Esco sotto un timido sole che gioca a nascondersi dietro alle nuvole e a comparire per scaldarti un pò, in questa mattinata un pò freddina per essere aprile.
Cammino per le vie di Milano, sempre con lo sguardo di una bambina che scopre sempre con gioia quante cose belle nasconde questa città, che sembra così tanto grigia e sgobbona per chi viene da fuori.
Devo muovermi c’è un aperitivo chiccoso che mi aspetta, in una location famosa per l’arte e il design; allungo il passo, perchè non è il caso di arrivare in ritardo al Camparitivo alla Triennale con Campari e Matteo Ragni che ci farà scoprire questo nuovo bar tra arte e natura.
Muoversi, sono curiosa di vedere cosa mi aspetta!
Attraverso l’ingresso e giù per le scale si accede al giardino della Triennale dove una bottiglia di Campari avvolta in un globo rosso è li per accoglierti, ma il mio sguardo viene subito attratto da altro.
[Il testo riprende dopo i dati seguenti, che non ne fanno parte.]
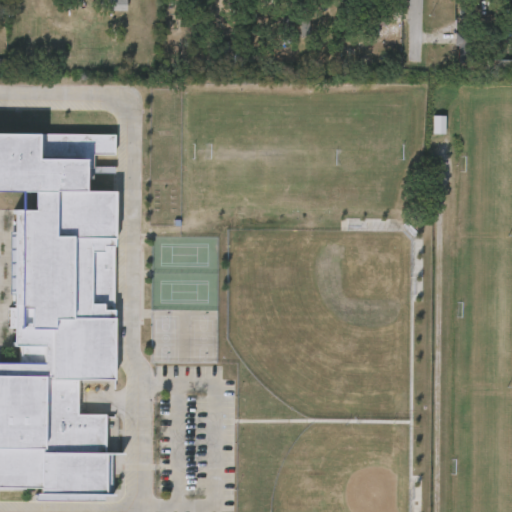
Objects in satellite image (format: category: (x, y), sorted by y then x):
building: (116, 5)
road: (417, 19)
building: (303, 29)
building: (464, 46)
building: (463, 47)
building: (221, 48)
building: (498, 64)
building: (499, 66)
building: (437, 125)
building: (42, 141)
building: (100, 144)
park: (289, 151)
park: (489, 160)
park: (182, 254)
park: (182, 291)
park: (467, 293)
road: (132, 308)
park: (486, 310)
building: (56, 315)
park: (321, 318)
building: (55, 327)
road: (445, 330)
park: (487, 455)
park: (343, 469)
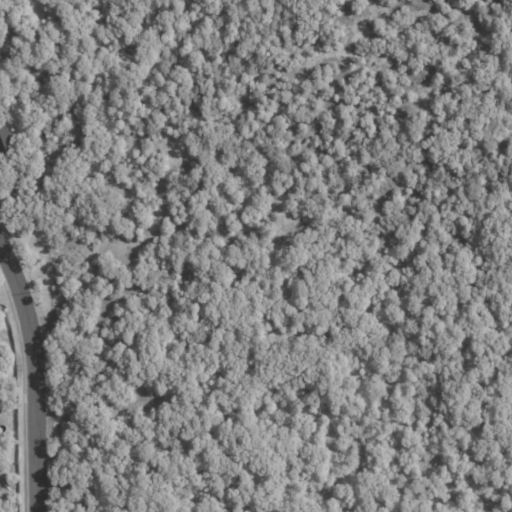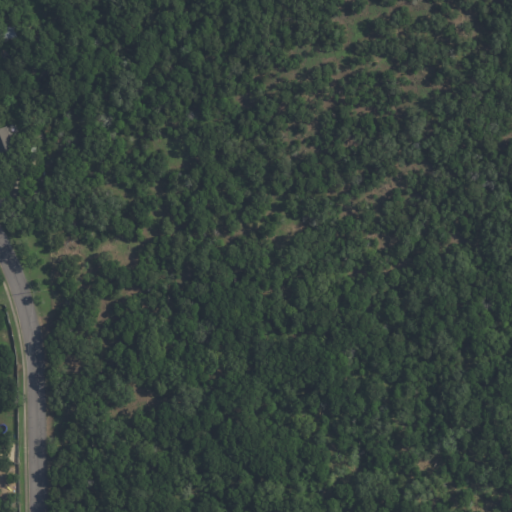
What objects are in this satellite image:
building: (7, 32)
building: (6, 138)
building: (7, 138)
building: (35, 181)
road: (35, 374)
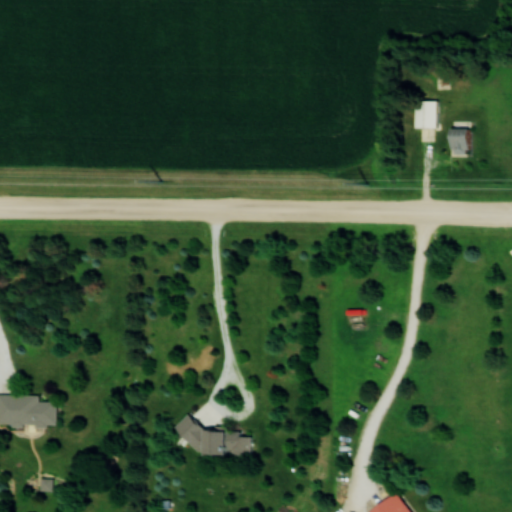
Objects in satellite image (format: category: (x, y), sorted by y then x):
building: (426, 113)
building: (461, 140)
power tower: (162, 180)
power tower: (366, 184)
road: (255, 208)
road: (230, 354)
road: (1, 356)
road: (407, 356)
building: (27, 409)
building: (216, 438)
building: (47, 483)
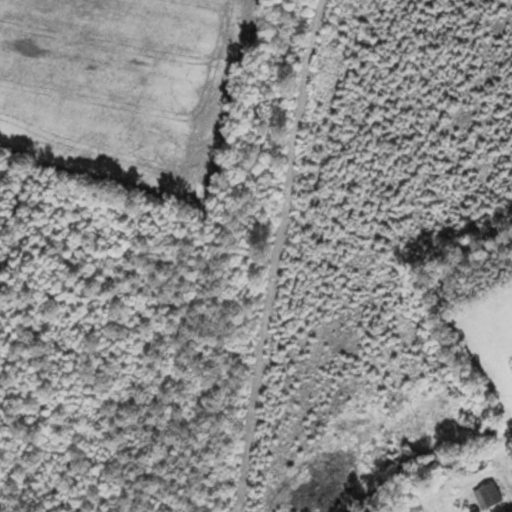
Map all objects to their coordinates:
building: (511, 430)
building: (486, 497)
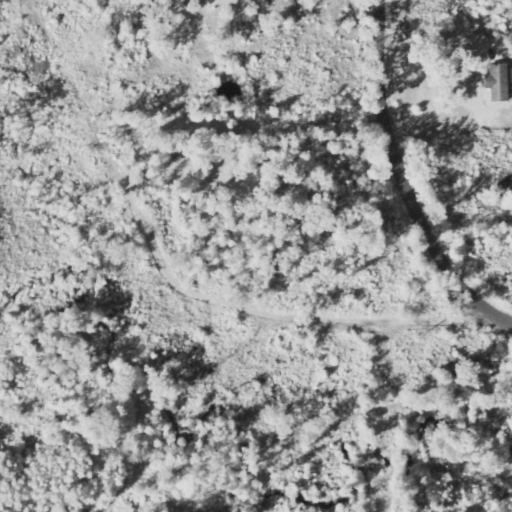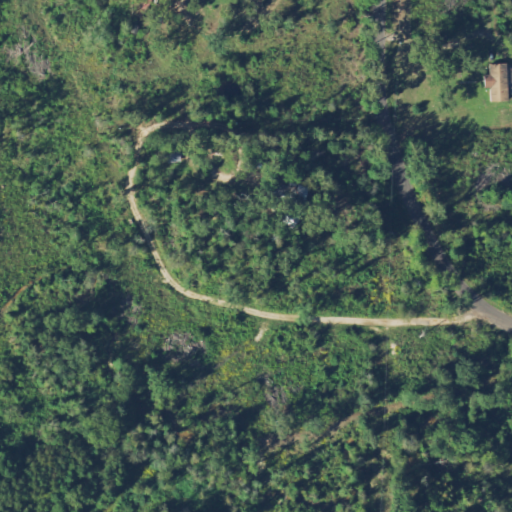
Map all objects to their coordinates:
building: (497, 84)
road: (405, 176)
building: (289, 193)
building: (290, 219)
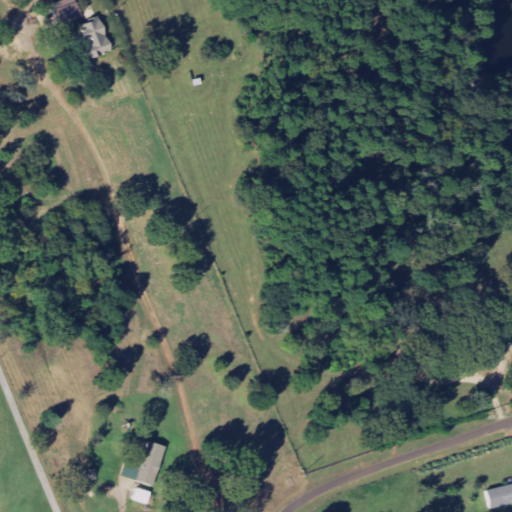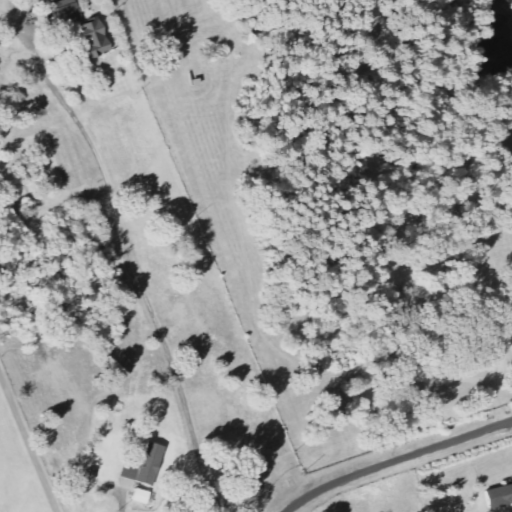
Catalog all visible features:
building: (67, 10)
building: (96, 38)
road: (136, 267)
road: (27, 443)
road: (397, 460)
building: (147, 465)
building: (500, 495)
building: (144, 496)
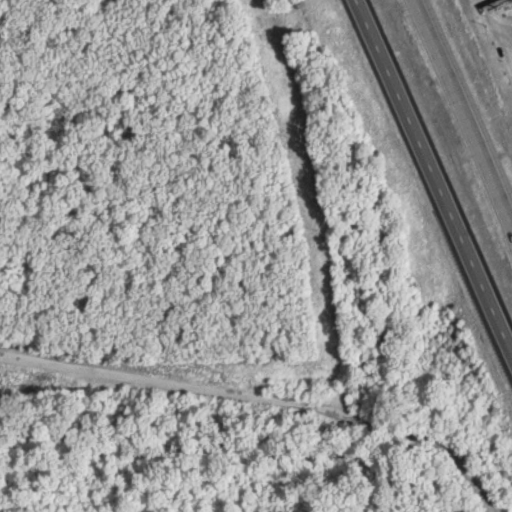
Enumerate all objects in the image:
road: (495, 19)
road: (464, 110)
road: (433, 169)
road: (265, 402)
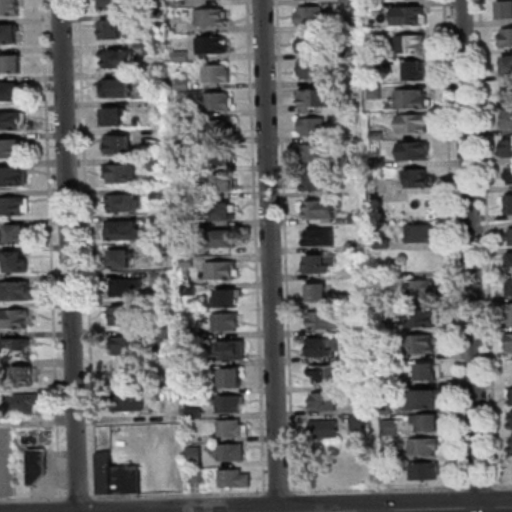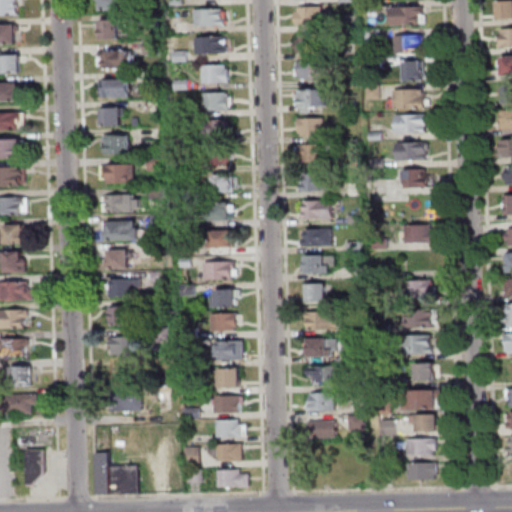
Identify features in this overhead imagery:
building: (347, 1)
building: (177, 2)
building: (110, 4)
building: (111, 4)
building: (10, 7)
building: (373, 7)
building: (9, 8)
building: (504, 8)
building: (505, 10)
building: (309, 14)
building: (408, 15)
building: (211, 16)
building: (310, 16)
building: (409, 16)
building: (211, 19)
building: (152, 21)
building: (111, 28)
building: (179, 28)
building: (110, 30)
building: (9, 33)
building: (9, 34)
building: (374, 36)
building: (505, 36)
building: (507, 37)
building: (306, 43)
building: (409, 43)
building: (211, 44)
building: (311, 45)
building: (409, 45)
building: (212, 46)
building: (152, 49)
building: (181, 57)
building: (116, 58)
building: (116, 60)
building: (12, 63)
building: (375, 63)
building: (13, 64)
building: (506, 64)
building: (508, 65)
building: (308, 69)
building: (415, 69)
building: (314, 71)
building: (416, 71)
building: (216, 73)
building: (217, 75)
building: (154, 78)
building: (182, 85)
building: (116, 87)
building: (116, 88)
building: (10, 90)
building: (10, 92)
building: (507, 92)
building: (375, 93)
building: (509, 94)
building: (411, 98)
building: (313, 99)
building: (412, 99)
building: (218, 100)
building: (314, 100)
building: (217, 102)
building: (349, 108)
building: (183, 111)
building: (113, 115)
building: (113, 116)
building: (507, 118)
building: (11, 119)
building: (509, 119)
building: (10, 121)
building: (136, 123)
building: (412, 123)
building: (412, 124)
building: (311, 126)
building: (218, 127)
building: (312, 128)
building: (218, 130)
building: (379, 138)
building: (185, 141)
building: (116, 143)
building: (117, 144)
building: (505, 146)
building: (11, 147)
building: (11, 148)
building: (508, 149)
building: (413, 150)
building: (311, 152)
building: (413, 152)
building: (315, 154)
building: (222, 157)
building: (220, 159)
building: (352, 163)
building: (378, 163)
building: (157, 164)
building: (119, 172)
building: (507, 173)
building: (119, 174)
building: (12, 176)
building: (13, 176)
building: (510, 176)
building: (416, 177)
building: (418, 179)
building: (315, 181)
building: (221, 183)
building: (224, 183)
building: (316, 183)
building: (354, 190)
building: (157, 194)
building: (122, 202)
building: (507, 203)
building: (14, 204)
building: (122, 205)
building: (509, 205)
building: (14, 206)
building: (318, 208)
building: (222, 211)
building: (321, 211)
building: (221, 212)
building: (370, 216)
building: (356, 219)
building: (159, 221)
building: (160, 223)
building: (122, 229)
building: (122, 230)
building: (14, 233)
building: (17, 233)
building: (425, 233)
building: (421, 234)
building: (508, 235)
building: (317, 236)
building: (222, 237)
building: (224, 238)
building: (320, 238)
building: (510, 238)
road: (451, 243)
road: (487, 243)
building: (381, 244)
road: (285, 245)
road: (255, 246)
building: (356, 247)
road: (87, 248)
road: (50, 249)
building: (188, 249)
building: (159, 251)
road: (471, 253)
road: (69, 255)
road: (270, 255)
building: (121, 258)
building: (120, 259)
building: (13, 260)
building: (13, 261)
building: (509, 261)
building: (187, 262)
building: (320, 263)
building: (511, 263)
building: (321, 265)
building: (220, 269)
building: (220, 271)
building: (161, 277)
building: (508, 285)
building: (122, 286)
building: (124, 288)
building: (509, 288)
building: (17, 289)
building: (420, 289)
building: (17, 290)
building: (421, 290)
building: (190, 291)
building: (316, 291)
building: (318, 293)
building: (225, 297)
building: (226, 299)
building: (358, 303)
building: (163, 308)
building: (509, 312)
building: (120, 314)
building: (510, 314)
building: (121, 316)
building: (15, 317)
building: (421, 318)
building: (422, 318)
building: (13, 319)
building: (323, 319)
building: (322, 320)
building: (225, 321)
building: (226, 322)
building: (386, 329)
building: (358, 330)
building: (190, 334)
building: (164, 336)
building: (509, 340)
building: (509, 341)
building: (421, 343)
building: (123, 344)
building: (419, 344)
building: (15, 346)
building: (323, 346)
building: (15, 347)
building: (129, 347)
building: (320, 348)
building: (230, 349)
building: (232, 351)
building: (359, 359)
building: (427, 370)
building: (126, 372)
building: (427, 372)
building: (325, 373)
building: (22, 375)
building: (129, 375)
building: (327, 375)
building: (228, 376)
building: (24, 377)
building: (231, 379)
building: (361, 387)
building: (510, 396)
building: (424, 398)
building: (128, 400)
building: (322, 400)
building: (426, 400)
building: (129, 401)
building: (20, 402)
building: (324, 402)
building: (23, 403)
building: (228, 403)
building: (230, 405)
building: (387, 407)
building: (194, 413)
road: (87, 419)
building: (509, 419)
building: (427, 422)
building: (360, 423)
building: (427, 423)
building: (389, 426)
building: (232, 427)
building: (323, 428)
building: (390, 428)
building: (232, 429)
building: (324, 429)
building: (424, 446)
building: (424, 446)
building: (230, 451)
building: (232, 453)
building: (389, 456)
building: (195, 457)
building: (37, 465)
building: (35, 466)
building: (424, 470)
building: (424, 471)
building: (115, 475)
building: (197, 476)
building: (116, 477)
building: (234, 477)
building: (234, 479)
road: (501, 486)
road: (479, 487)
road: (379, 490)
road: (278, 493)
road: (178, 496)
road: (78, 498)
road: (33, 499)
road: (427, 508)
road: (375, 511)
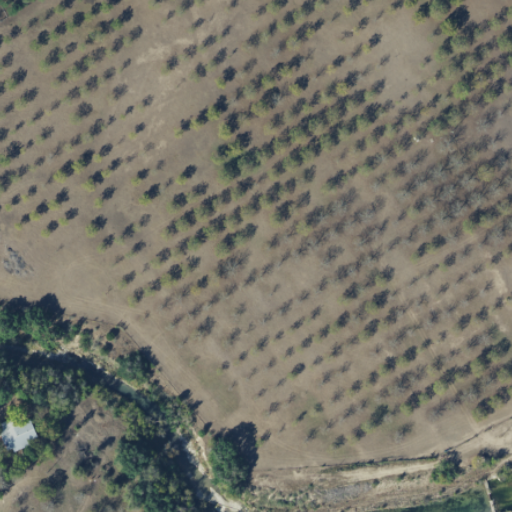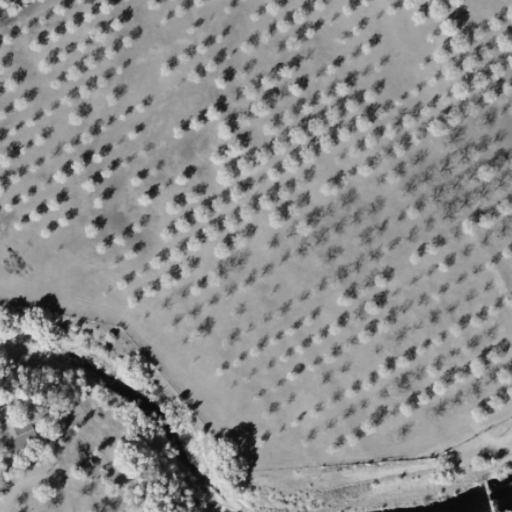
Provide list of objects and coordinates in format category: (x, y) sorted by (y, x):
building: (19, 435)
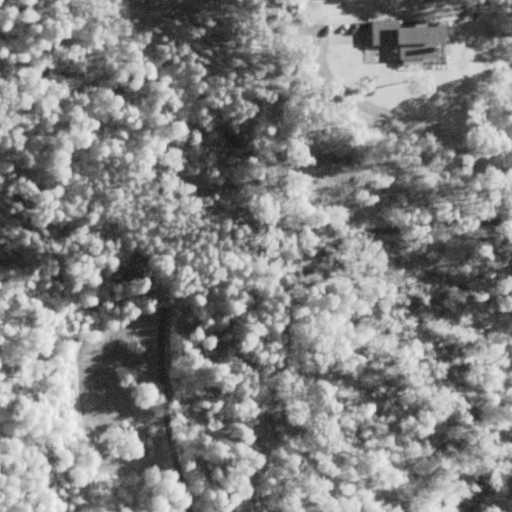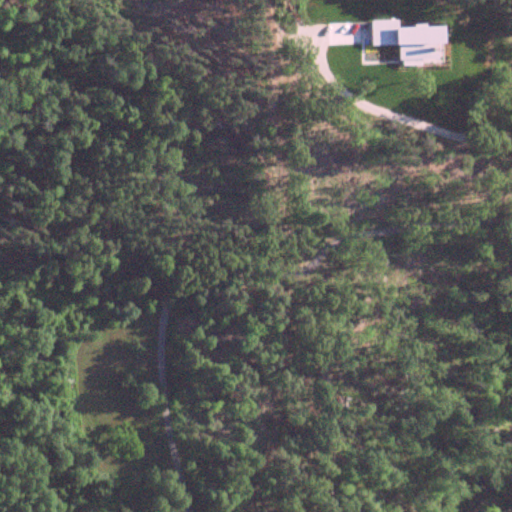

Nel giardino ci sono ben 10 telescopi proiettati verso un Futuro Meraviglioso, verso direzioni diverse per 10 diverse riflessioni verso il domani, ma anche verso noi stessi.
Ogni telescopio nasconde al suo interno un messaggio, io nei mie scatti ve ne svelo qualcuno, ma lascio a voi la curiosità di andare al Camparitivo per scoprire cosa c’è nei restanti telescopi.
Dopo tutto questa filosofia, non c’è niente di meglio che buttarsi tra tavoli 2.0, lampade leggere come nuvole, sedie comunicative, banconi digitali e giochi di specchi, per prendere un aperitivo in uno luogo che sembra fatto apposta per dare spazio alle persone di parlare tra di loro.
Tavoli 2.0 fatti per condividere, scambiare, dividere, ciò che si beve grazie allo spazio centrale che ospita bottiglia e bicchieri e gira tra gli amici.
Sedie Camparine fatte per comunicare, girarsi in completa comodità verso chi ci sta accanto attraverso gli angoli smussati come se fossero degli scivoli.
Specchi che riflettono noi, gli altri e ciò che ci circonda, fatti per spiare, per guardare, per corteggiare, per riflettere ancora una volta sul Futuro Meraviglioso.
Mi fermo qui, perchè svelarvi tutto, quando potete approfittare di queste serate del Fuorisalone per rilassarvi e godervi un aperitivo all’aperto, sotto una magica atmosfera?